COMPASSION AND SENSITIVITY are going to be scarce commodities indeed in the new Rehnquist Court. William Rehnquist's rise to the position of chief justice in June is graphic evidence of how far America has moved in the last 15 years. When he was appointed to the court in 1971 (by Richard Nixon, of course), Rehnquist's conservative views were considered extreme to the point of eccentricity. Now we can reasonably expect that he'll have upwards of 25 years to stamp those views on the U.S. system of justice.

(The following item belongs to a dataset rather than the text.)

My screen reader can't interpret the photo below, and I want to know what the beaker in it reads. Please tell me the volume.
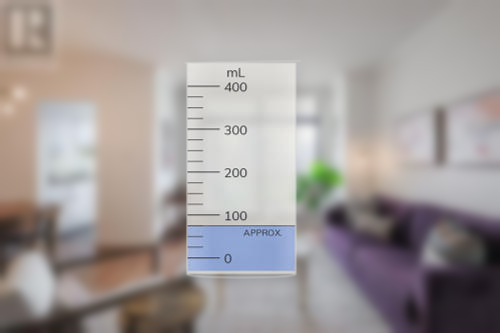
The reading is 75 mL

During his service in the Justice Department in the late '60s, Rehnquist distinguished himself as a point man in the Nixon administration's drive to quash domestic dissent. He called student protesters "the new barbarians" and plotted the legal strategy for the street-sweeping mass arrest of 10,000 people (many of them simple pedestrians) during the May Day 1971 anti-war demonstrations in Washington, D.C.

Much earlier, as a clerk to then-Supreme Court Justice Robert Jackson, Rehnquist wrote a 1952 memo to his boss arguing that segregated public schooling was "right and should be reaffirmed." In 1985 Rehnquist admitted that the 1954 Brown vs. Board of Education decision outlawing segregated schools was correct after all, but he still maintained that "there was a perfectly reasonable argument the other way."

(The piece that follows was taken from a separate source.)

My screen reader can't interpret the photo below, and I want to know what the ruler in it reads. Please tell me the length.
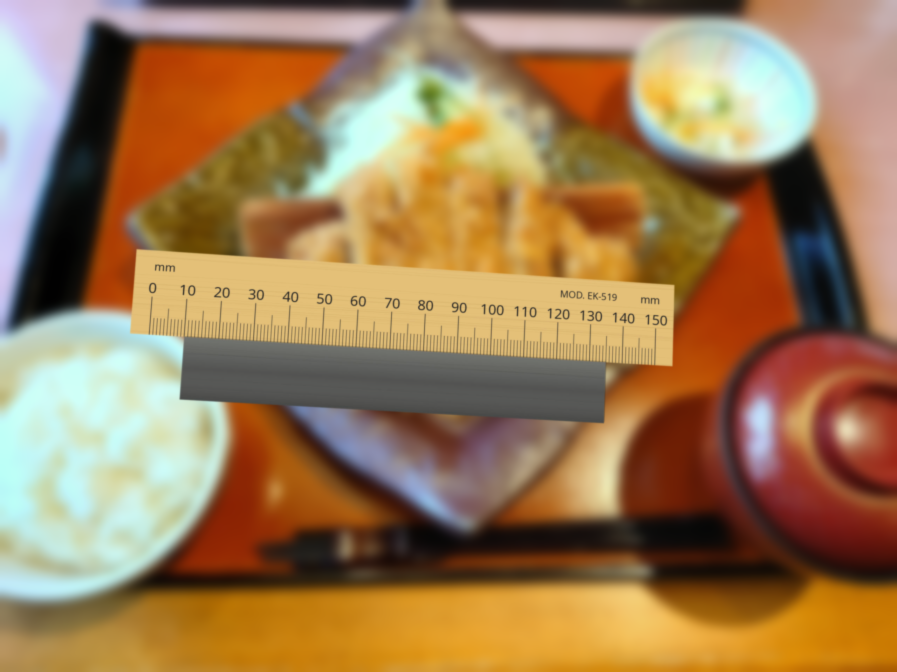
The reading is 125 mm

During his service on the high court, Rehnquist has established himself as an implacable foe of affirmative action to right historical discrimination against racial minorities and women. And a study of Rehnquist's record on the bench by Harvard law professor David L. Shapiro found one of his guiding principles to be the notion that conflicts between the rights of an individual citizen and the government should generally be resolved against the individual.

Judge Antonin Scalia, Reagan's appointee to fill the vacancy created by Chief Justice Warren Burger's resignation, is, if anything, more extreme than his appointed chief. Conservative columnist William Safire, himself a former Nixon speechwriter, has called Scalia "the worst enemy of free speech in America today."

In a case involving homeless protesters sleeping across from the White House in Lafayette Park in a demonstration for public shelters, Scalia wrote an opinion saying that "when the Constitution said 'speech' it meant speech and not all forms of expression." Recently Scalia ruled that on-the-job sexual harassment was not a violation of federal laws against sex discrimination. In 1979 Scalia wrote, "I am, in short, opposed to racial affirmative action for reasons of both principle and practicality." And that's that.

Reagan's new appointments do not drastically alter the court's existing numerical balance on questions of liberty and equity. But both of Reagan's men are relatively young, as judges go, and both are exceptionally skilled, vigorous, and persuasive intellectual warriors. They will likely be able to draw some of the court's waffling moderates along with their rightward momentum. Also, four other judges on the court--all in either the moderate or liberal camps--are between 77 and 80 years of age, and 16 months are left in the Reagan term for possible additional appointments.

IT IS NOW CLEAR that individual liberties and human rights can no longer be taken for granted in America. If they won't be safeguarded by the Supreme Court, then they will have to again become the subject of grassroots struggle by people of conscience. As someone once said, "Freedom ain't free."

Danny Duncan Collum is a Sojourners contributing editor.